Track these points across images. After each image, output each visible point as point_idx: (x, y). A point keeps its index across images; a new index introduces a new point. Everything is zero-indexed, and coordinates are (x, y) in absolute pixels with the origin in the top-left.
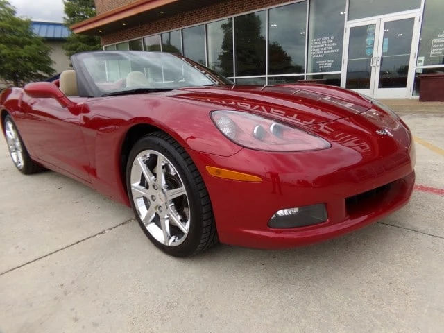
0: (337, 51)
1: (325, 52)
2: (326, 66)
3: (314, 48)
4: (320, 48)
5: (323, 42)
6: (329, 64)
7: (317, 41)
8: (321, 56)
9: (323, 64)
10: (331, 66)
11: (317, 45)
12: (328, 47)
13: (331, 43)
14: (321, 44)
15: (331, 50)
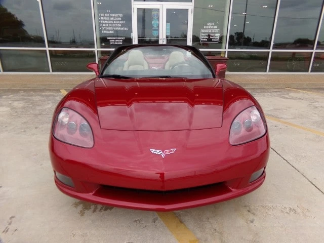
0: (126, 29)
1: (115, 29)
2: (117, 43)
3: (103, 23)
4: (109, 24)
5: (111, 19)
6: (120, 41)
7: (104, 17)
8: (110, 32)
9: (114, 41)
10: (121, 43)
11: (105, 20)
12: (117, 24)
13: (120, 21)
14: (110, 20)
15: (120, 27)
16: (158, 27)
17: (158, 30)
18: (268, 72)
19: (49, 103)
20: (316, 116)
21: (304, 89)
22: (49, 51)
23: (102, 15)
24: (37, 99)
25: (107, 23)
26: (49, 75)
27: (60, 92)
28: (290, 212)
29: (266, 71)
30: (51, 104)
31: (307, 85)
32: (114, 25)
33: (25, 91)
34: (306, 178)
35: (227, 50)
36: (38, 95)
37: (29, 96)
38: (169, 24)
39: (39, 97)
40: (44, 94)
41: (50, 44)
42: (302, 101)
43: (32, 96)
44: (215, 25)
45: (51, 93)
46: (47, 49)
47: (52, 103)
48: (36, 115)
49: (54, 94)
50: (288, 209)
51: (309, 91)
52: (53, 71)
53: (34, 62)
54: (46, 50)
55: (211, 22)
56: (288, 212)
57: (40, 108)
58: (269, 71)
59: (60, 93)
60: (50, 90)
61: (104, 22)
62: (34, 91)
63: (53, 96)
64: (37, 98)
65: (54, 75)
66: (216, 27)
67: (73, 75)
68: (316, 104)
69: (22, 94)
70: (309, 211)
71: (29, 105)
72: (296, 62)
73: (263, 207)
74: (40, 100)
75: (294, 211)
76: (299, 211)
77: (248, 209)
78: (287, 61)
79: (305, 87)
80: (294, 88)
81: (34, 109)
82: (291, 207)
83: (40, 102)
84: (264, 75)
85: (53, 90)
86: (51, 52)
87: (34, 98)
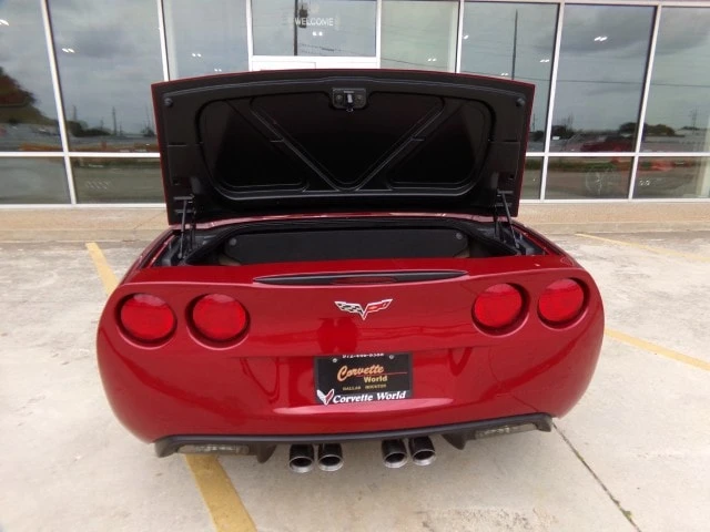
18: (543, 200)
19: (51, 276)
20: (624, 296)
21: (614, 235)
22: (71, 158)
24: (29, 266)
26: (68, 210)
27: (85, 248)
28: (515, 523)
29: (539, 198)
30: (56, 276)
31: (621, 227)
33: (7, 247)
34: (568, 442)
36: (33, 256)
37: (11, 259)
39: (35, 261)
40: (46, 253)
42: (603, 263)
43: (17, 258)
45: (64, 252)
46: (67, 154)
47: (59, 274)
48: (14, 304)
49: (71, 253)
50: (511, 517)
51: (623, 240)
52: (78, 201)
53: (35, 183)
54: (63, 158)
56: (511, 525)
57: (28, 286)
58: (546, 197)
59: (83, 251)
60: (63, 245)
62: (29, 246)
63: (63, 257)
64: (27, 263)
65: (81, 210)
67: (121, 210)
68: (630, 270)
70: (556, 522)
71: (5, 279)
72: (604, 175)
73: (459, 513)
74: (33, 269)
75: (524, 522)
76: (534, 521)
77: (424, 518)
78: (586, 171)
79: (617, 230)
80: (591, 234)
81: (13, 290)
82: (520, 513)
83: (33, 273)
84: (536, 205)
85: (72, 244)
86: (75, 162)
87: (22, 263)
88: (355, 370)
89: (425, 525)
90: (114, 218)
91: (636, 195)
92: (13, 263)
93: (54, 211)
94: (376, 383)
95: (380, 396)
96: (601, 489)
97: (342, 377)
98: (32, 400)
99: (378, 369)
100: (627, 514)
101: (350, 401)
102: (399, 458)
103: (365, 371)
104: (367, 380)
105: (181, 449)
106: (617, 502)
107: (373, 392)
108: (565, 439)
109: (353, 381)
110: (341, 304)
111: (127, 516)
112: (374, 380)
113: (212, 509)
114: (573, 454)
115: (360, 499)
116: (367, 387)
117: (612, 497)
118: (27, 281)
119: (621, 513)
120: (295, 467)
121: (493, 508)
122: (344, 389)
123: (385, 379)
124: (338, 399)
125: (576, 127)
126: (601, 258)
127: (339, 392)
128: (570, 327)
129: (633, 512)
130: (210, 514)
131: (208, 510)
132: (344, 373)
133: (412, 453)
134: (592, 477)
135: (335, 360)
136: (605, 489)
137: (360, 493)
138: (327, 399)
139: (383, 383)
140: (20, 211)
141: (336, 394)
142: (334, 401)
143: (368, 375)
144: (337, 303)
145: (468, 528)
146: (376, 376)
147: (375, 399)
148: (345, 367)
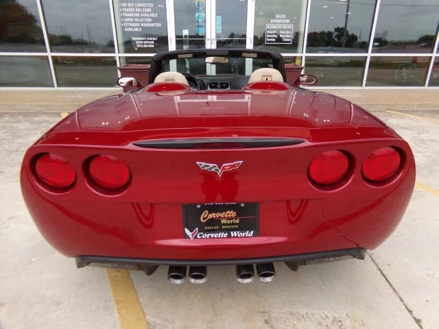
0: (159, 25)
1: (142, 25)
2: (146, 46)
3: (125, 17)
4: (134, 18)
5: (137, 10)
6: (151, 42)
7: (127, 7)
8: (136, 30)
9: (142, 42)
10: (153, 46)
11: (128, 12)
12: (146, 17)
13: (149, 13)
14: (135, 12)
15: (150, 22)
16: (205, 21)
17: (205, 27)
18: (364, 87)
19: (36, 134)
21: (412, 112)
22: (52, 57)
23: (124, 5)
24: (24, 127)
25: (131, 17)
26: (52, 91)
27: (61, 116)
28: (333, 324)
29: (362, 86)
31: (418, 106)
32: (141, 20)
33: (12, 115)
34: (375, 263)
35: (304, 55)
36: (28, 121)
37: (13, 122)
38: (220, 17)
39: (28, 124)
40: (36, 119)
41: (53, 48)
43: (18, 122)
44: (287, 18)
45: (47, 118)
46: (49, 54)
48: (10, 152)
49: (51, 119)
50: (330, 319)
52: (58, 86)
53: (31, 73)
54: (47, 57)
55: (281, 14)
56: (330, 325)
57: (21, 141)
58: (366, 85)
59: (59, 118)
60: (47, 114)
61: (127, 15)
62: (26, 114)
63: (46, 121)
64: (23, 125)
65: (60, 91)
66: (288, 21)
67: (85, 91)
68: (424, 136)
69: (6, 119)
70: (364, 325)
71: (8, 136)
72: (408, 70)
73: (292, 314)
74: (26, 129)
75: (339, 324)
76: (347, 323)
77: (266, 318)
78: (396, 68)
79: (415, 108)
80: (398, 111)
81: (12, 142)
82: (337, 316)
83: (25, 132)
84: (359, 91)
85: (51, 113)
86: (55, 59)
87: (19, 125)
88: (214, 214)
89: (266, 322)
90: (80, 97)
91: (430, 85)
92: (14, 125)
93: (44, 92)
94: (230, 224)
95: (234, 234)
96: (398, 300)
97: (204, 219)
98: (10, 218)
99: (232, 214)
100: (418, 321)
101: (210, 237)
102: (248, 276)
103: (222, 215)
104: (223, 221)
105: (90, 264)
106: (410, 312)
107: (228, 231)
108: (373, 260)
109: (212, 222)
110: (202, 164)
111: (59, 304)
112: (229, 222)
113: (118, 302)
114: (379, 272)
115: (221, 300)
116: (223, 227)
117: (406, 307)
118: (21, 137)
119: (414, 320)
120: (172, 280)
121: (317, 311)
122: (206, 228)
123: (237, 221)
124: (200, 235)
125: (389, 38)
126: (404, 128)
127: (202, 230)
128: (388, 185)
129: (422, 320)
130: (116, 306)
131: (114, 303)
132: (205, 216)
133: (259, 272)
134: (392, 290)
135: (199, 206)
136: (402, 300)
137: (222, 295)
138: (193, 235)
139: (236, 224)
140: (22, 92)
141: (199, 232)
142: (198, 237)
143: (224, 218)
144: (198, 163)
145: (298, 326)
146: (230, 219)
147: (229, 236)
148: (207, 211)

● Your goal
Would you please copy exactly the part of the entries above that begins at the line containing "22: (49, 51)" and ends at the line containing "66: (216, 27)", both lines included?

● Task output
22: (49, 51)
23: (102, 15)
24: (37, 99)
25: (107, 23)
26: (49, 75)
27: (60, 92)
28: (290, 212)
29: (266, 71)
30: (51, 104)
31: (307, 85)
32: (114, 25)
33: (25, 91)
34: (306, 178)
35: (227, 50)
36: (38, 95)
37: (29, 96)
38: (169, 24)
39: (39, 97)
40: (44, 94)
41: (50, 44)
42: (302, 101)
43: (32, 96)
44: (215, 25)
45: (51, 93)
46: (47, 49)
47: (52, 103)
48: (36, 115)
49: (54, 94)
50: (288, 209)
51: (309, 91)
52: (53, 71)
53: (34, 62)
54: (46, 50)
55: (211, 22)
56: (288, 212)
57: (40, 108)
58: (269, 71)
59: (60, 93)
60: (50, 90)
61: (104, 22)
62: (34, 91)
63: (53, 96)
64: (37, 98)
65: (54, 75)
66: (216, 27)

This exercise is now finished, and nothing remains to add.